SRSep 21, 2024
Enhancing Multivariate Time Series-based Solar Flare Prediction with Multifaceted Preprocessing and Contrastive LearningMohammadReza EskandariNasab, Shah Muhammad Hamdi, Soukaina Filali Boubrahimi
Accurate solar flare prediction is crucial due to the significant risks that intense solar flares pose to astronauts, space equipment, and satellite communication systems. Our research enhances solar flare prediction by utilizing advanced data preprocessing and classification methods on a multivariate time series-based dataset of photospheric magnetic field parameters. First, our study employs a novel preprocessing pipeline that includes missing value imputation, normalization, balanced sampling, near decision boundary sample removal, and feature selection to significantly boost prediction accuracy. Second, we integrate contrastive learning with a GRU regression model to develop a novel classifier, termed ContReg, which employs dual learning methodologies, thereby further enhancing prediction performance.

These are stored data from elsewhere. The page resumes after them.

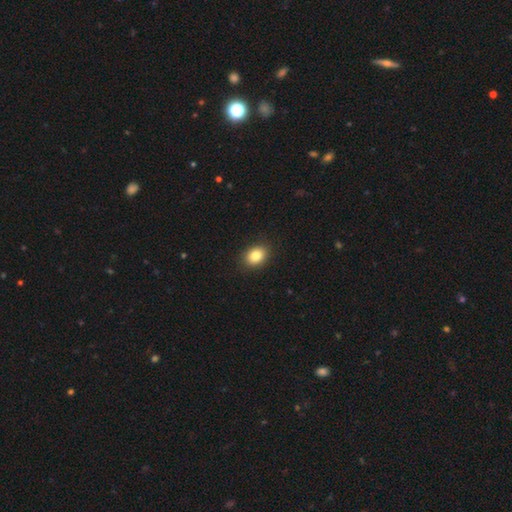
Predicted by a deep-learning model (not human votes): smooth-or-featured: smooth: 85% | star or artifact: 9% | featured or disk: 6%
  how-rounded: in between: 63% | round: 36% | cigar-shaped: 1%
  merging: none: 88% | minor disturbance: 8% | major disturbance: 2% | merger: 1%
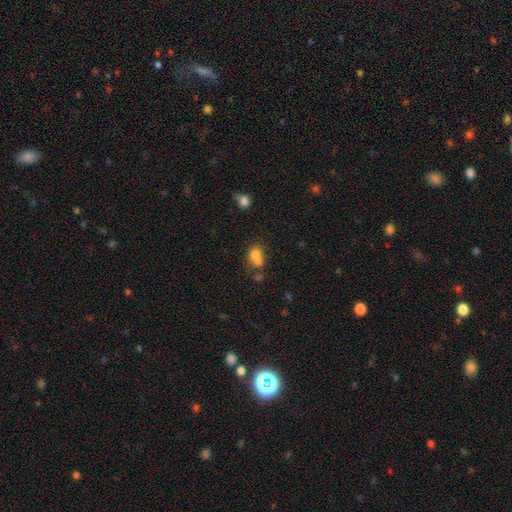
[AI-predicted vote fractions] Smooth or featured?
  - smooth: 76% *
  - featured or disk: 12%
  - star or artifact: 12%
How rounded?
  - in between: 67% *
  - round: 31%
  - cigar-shaped: 2%
Merging?
  - none: 37% *
  - merger: 34%
  - minor disturbance: 20%
  - major disturbance: 9%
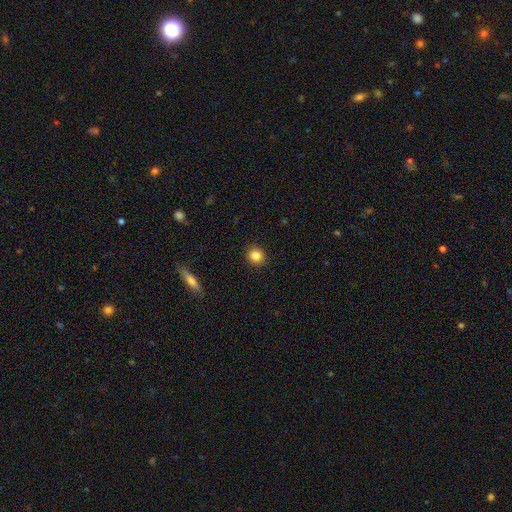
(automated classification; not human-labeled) The model was most divided on "smooth or featured": smooth: 84%, star or artifact: 10%, featured or disk: 6%. More confident: merging — none (92%); how rounded — round (90%).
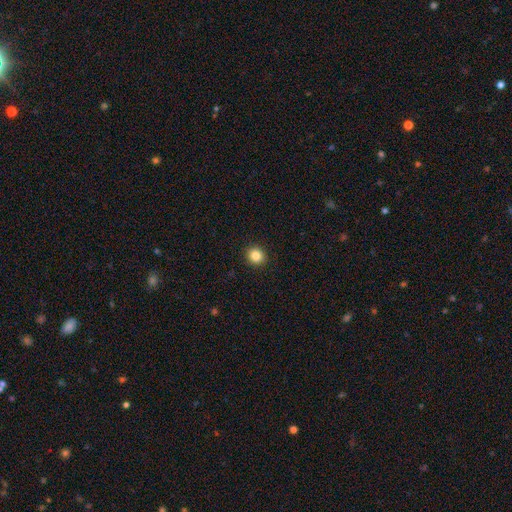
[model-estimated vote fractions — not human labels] A smooth galaxy with no disk features (85%) that is round (89%).

Vote fractions:
- Smooth or featured? smooth: 85% / star or artifact: 11% / featured or disk: 5%
- How rounded? round: 89% / in between: 10% / cigar-shaped: 1%
- Merging? none: 93% / minor disturbance: 5% / major disturbance: 2% / merger: 1%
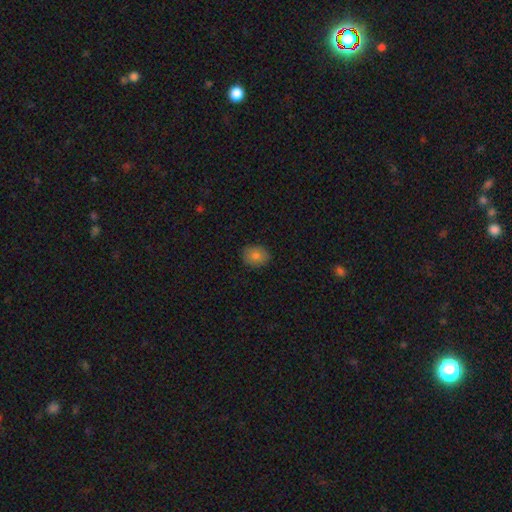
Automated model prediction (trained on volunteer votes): A smooth galaxy with no disk features (80%) that is round (58%). Merging: none (87%).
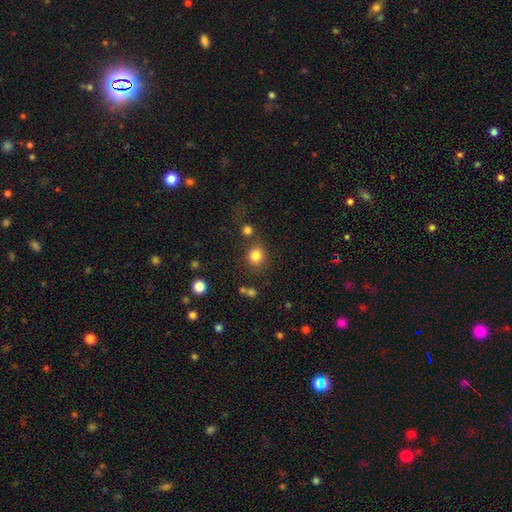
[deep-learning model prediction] smooth 82%, star or artifact 12%, featured or disk 6%. Down the decision tree: how rounded — round (84%); merging — none (76%).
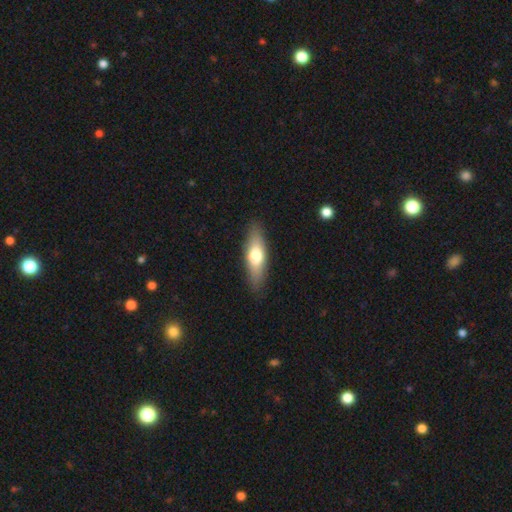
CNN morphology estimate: Smooth or featured? Predicted: smooth (p=0.64). How rounded? Predicted: in between (p=0.52). Merging? Predicted: none (p=0.87).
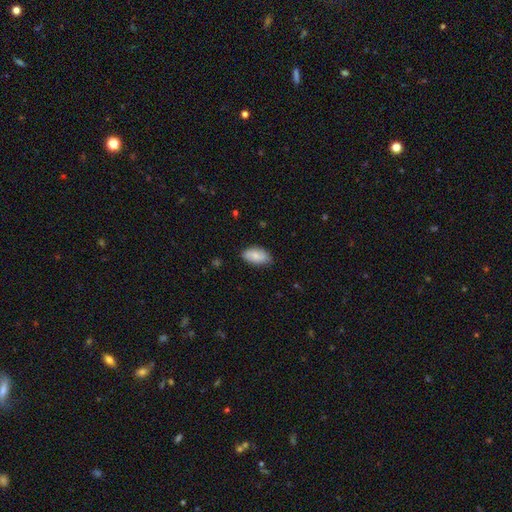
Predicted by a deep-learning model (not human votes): smooth-or-featured: smooth: 72% | featured or disk: 21% | star or artifact: 7%
  how-rounded: in between: 93% | round: 5% | cigar-shaped: 3%
  merging: none: 76% | minor disturbance: 20% | major disturbance: 3% | merger: 1%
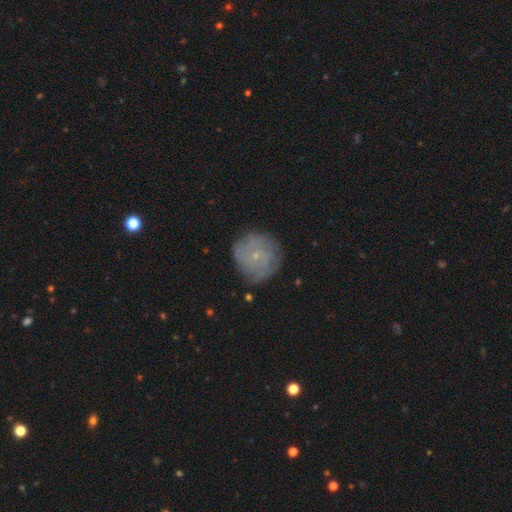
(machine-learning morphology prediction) Q: Smooth or featured?
A: featured or disk (52%); runner-up: smooth (38%)
Q: Edge-on disk?
A: no (97%); runner-up: yes (3%)
Q: Bar?
A: no (86%); runner-up: weak (12%)
Q: Spiral arms?
A: yes (71%); runner-up: no (29%)
Q: Bulge size?
A: small (86%); runner-up: moderate (9%)
Q: Merging?
A: none (78%); runner-up: minor disturbance (16%)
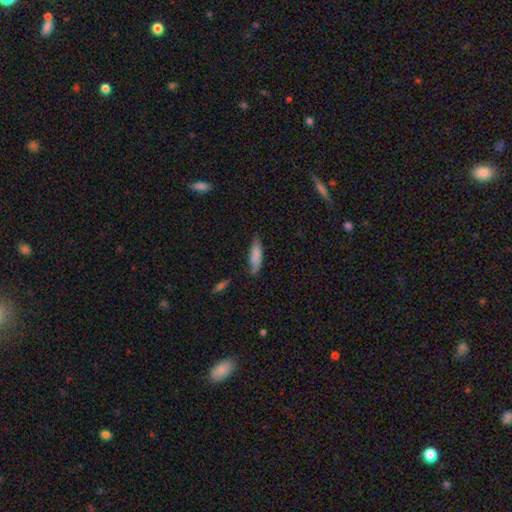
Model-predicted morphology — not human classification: Q: Smooth or featured?
A: smooth (81%); runner-up: featured or disk (13%)
Q: How rounded?
A: cigar-shaped (51%); runner-up: in between (47%)
Q: Merging?
A: none (73%); runner-up: minor disturbance (21%)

To validate the effectiveness of our preprocessing pipeline, we compare and demonstrate the performance gain of each step, and to demonstrate the efficacy of the ContReg classifier, we compare its performance to that of sequence-based deep learning architectures, machine learning models, and findings from previous studies. Our results illustrate exceptional True Skill Statistic (TSS) scores, surpassing previous methods and highlighting the critical role of precise data preprocessing and classifier development in time series-based solar flare prediction.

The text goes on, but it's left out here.